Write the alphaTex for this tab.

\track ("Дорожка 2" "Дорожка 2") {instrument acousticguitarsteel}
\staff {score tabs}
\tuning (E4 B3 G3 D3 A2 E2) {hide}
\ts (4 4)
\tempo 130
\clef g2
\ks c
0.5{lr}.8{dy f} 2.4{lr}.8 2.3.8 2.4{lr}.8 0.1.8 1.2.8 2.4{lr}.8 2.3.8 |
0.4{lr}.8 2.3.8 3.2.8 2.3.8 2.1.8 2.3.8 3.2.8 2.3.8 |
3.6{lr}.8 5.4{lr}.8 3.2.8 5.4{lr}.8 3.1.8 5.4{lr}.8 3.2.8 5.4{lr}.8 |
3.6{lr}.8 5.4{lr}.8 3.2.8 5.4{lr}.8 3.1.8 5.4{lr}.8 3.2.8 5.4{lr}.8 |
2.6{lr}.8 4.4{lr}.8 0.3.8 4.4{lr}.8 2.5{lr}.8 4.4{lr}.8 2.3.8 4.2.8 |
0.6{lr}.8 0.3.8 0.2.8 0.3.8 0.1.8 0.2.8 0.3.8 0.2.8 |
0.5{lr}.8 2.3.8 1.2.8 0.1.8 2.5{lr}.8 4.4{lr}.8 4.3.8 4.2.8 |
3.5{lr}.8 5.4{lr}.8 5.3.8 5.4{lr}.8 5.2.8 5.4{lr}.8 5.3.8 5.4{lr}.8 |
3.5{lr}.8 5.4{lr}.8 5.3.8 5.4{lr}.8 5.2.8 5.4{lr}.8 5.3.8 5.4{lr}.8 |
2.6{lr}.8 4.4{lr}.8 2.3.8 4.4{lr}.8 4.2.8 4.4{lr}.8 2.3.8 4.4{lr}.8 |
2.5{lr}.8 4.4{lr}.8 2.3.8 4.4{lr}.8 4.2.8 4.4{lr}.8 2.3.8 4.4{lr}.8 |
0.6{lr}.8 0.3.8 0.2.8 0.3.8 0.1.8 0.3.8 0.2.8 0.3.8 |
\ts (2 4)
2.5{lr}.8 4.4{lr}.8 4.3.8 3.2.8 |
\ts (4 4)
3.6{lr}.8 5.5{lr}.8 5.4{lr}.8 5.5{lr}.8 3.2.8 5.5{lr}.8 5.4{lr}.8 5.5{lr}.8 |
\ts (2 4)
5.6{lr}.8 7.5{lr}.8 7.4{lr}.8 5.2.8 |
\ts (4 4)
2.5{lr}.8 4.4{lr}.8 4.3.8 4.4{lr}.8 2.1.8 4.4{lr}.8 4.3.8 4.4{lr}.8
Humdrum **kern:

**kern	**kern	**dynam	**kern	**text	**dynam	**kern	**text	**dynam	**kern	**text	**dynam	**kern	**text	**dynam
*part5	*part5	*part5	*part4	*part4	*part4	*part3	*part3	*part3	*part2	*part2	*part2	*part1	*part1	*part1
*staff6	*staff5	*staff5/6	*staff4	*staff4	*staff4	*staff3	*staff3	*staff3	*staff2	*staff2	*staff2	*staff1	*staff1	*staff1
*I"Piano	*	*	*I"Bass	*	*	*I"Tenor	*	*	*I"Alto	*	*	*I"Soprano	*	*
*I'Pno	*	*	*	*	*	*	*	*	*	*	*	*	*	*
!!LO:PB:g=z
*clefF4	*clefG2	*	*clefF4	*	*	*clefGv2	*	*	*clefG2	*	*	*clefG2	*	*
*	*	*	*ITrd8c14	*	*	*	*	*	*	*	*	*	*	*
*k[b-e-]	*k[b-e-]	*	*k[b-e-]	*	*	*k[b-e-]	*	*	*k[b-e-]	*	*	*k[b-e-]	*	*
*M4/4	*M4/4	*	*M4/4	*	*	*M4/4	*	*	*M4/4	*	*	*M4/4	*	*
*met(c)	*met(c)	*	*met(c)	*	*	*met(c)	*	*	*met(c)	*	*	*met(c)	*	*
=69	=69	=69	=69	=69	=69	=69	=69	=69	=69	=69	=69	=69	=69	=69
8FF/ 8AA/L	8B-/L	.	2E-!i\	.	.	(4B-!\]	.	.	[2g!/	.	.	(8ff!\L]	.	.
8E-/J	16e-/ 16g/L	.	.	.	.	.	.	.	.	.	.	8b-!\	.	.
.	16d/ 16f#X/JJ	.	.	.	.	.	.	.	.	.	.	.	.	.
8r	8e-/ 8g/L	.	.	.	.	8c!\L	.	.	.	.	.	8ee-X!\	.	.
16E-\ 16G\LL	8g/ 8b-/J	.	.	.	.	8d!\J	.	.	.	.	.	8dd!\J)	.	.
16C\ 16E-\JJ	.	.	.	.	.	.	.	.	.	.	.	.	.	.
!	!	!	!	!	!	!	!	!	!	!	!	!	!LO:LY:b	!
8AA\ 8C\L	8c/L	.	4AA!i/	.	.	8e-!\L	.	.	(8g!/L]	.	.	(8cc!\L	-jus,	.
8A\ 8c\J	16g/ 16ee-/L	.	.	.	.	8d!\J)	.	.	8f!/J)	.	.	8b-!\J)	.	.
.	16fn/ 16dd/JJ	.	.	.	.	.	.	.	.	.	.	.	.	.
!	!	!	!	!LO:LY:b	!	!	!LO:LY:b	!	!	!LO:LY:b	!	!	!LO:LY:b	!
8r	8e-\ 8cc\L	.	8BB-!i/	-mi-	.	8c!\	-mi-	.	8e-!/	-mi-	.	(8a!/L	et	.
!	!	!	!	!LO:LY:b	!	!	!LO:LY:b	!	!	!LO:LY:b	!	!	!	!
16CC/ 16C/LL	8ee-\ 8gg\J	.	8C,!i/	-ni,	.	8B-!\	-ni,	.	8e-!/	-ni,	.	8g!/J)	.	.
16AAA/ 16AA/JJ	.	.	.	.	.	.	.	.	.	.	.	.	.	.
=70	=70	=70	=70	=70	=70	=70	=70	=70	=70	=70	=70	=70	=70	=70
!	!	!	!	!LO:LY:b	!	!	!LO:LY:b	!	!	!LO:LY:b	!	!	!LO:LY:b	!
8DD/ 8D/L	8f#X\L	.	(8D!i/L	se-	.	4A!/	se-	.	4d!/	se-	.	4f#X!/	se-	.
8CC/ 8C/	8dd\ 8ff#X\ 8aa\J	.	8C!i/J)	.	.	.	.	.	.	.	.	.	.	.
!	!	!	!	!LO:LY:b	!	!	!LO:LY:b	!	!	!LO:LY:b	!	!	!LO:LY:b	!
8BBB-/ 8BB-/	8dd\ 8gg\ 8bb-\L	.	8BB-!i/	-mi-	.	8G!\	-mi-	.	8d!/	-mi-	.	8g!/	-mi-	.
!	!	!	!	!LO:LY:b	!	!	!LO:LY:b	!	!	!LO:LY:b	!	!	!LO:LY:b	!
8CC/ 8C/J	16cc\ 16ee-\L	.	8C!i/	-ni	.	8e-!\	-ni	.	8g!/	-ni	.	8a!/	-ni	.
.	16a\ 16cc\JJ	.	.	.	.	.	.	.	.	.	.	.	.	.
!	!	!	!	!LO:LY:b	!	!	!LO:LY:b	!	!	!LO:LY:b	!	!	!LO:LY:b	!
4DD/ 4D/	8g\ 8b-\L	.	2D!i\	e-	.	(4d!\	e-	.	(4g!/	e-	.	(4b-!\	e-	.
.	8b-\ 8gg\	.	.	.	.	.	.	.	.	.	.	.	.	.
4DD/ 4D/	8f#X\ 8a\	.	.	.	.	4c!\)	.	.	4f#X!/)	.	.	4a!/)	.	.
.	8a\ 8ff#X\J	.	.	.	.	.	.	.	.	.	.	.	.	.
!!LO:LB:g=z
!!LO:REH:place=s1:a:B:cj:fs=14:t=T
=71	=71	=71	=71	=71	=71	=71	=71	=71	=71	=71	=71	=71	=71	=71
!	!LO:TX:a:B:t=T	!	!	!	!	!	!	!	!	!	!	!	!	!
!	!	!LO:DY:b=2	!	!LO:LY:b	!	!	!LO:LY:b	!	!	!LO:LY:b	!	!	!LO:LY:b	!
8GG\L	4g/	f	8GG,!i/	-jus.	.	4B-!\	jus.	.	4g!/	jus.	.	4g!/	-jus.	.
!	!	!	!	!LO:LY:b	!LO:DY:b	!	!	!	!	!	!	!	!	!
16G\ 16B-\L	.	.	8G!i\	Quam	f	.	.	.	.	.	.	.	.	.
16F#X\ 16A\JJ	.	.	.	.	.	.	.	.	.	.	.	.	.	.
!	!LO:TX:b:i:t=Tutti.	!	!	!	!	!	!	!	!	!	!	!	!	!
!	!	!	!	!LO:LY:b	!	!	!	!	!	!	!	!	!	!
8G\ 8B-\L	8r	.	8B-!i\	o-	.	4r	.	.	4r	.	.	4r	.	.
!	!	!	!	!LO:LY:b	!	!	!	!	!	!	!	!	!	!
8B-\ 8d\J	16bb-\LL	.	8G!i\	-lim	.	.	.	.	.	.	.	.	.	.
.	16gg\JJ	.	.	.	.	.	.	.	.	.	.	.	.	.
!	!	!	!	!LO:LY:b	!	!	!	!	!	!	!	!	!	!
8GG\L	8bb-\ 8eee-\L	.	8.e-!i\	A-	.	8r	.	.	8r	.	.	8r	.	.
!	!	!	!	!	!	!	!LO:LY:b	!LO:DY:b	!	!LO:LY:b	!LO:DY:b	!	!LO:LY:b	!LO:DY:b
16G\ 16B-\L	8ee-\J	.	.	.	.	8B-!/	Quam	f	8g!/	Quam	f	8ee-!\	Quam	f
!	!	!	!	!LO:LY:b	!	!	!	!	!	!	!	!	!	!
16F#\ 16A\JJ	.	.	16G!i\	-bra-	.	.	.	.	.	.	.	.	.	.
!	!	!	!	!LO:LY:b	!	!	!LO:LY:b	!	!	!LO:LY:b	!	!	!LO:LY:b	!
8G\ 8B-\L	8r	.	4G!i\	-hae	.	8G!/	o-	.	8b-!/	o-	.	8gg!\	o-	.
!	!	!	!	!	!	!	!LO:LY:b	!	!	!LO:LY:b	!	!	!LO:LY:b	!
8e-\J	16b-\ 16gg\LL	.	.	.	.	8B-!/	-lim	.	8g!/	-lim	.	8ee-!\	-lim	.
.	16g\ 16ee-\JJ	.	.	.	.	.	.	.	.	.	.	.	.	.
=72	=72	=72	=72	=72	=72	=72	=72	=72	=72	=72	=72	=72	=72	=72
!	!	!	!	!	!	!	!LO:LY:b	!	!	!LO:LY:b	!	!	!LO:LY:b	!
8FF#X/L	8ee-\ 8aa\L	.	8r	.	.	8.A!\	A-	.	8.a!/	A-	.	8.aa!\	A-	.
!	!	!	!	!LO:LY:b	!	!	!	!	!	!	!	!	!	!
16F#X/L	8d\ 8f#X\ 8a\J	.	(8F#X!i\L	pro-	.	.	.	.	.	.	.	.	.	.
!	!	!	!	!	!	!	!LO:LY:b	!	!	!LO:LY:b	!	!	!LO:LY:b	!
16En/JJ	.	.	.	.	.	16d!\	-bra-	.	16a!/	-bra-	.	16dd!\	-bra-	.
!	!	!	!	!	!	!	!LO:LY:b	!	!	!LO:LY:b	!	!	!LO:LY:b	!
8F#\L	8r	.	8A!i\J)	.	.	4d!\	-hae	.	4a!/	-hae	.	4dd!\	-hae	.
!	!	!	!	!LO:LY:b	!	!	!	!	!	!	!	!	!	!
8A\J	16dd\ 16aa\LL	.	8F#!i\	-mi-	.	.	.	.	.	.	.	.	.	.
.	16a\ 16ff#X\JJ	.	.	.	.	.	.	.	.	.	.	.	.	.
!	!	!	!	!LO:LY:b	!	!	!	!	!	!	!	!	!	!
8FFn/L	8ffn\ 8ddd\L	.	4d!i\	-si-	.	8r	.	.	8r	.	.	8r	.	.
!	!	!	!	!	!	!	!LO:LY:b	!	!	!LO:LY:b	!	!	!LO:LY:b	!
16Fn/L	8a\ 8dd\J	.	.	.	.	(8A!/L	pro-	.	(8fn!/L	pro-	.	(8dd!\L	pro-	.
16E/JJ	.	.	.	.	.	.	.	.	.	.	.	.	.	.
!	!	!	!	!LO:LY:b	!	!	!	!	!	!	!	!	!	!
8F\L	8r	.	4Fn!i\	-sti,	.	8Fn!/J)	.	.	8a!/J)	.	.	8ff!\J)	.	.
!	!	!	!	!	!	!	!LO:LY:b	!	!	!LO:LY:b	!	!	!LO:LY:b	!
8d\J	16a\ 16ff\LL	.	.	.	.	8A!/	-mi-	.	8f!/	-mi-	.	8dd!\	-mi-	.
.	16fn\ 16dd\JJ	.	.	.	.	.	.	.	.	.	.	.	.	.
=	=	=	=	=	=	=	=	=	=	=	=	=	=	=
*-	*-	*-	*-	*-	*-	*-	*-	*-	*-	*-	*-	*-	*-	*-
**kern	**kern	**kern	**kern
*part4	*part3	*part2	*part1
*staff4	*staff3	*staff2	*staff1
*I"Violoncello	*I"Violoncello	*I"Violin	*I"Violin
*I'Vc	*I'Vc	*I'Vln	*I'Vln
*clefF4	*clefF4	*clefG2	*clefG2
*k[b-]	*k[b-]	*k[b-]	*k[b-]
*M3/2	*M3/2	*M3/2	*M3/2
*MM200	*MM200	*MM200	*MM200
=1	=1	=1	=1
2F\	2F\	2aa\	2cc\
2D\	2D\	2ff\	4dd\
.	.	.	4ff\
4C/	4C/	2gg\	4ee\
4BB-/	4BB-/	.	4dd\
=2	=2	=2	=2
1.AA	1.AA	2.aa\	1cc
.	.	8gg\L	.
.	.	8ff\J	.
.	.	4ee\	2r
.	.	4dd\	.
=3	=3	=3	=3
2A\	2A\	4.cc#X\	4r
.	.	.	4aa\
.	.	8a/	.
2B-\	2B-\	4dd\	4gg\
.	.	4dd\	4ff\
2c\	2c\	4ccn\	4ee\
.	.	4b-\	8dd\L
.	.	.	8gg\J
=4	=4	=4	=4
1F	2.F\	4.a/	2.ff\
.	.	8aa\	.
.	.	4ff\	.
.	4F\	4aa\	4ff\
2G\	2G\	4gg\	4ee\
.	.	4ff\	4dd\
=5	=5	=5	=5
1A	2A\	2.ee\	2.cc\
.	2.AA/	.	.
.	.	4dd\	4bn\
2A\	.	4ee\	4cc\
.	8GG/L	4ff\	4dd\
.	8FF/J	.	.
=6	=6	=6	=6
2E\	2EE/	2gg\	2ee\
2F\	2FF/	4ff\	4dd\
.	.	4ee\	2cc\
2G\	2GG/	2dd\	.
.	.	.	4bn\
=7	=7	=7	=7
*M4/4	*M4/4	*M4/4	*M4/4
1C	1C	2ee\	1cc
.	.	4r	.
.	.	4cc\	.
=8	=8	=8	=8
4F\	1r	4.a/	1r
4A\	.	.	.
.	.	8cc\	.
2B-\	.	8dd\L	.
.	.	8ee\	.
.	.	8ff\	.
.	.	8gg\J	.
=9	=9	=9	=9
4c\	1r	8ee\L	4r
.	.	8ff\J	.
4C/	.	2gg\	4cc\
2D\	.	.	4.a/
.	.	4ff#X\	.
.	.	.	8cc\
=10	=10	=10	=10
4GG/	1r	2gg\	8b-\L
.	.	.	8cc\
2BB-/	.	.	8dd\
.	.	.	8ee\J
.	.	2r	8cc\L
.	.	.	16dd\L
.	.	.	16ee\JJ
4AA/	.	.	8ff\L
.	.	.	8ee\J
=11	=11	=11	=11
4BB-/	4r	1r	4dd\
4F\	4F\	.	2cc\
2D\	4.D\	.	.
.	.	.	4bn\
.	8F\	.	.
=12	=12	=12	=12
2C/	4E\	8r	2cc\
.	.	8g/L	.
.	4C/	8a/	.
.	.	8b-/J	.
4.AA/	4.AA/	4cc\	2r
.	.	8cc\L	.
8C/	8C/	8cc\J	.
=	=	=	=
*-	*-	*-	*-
===============
**GIVEN REQUEST**
Report every line in the listing above that contains the string "kern", matching case exactly.

**FINISHED EXERCISE**
Humdrum **kern:
**kern	**kern	**dynam	**kern	**text	**dynam	**kern	**text	**dynam	**kern	**text	**dynam	**kern	**text	**dynam
**kern	**kern	**kern	**kern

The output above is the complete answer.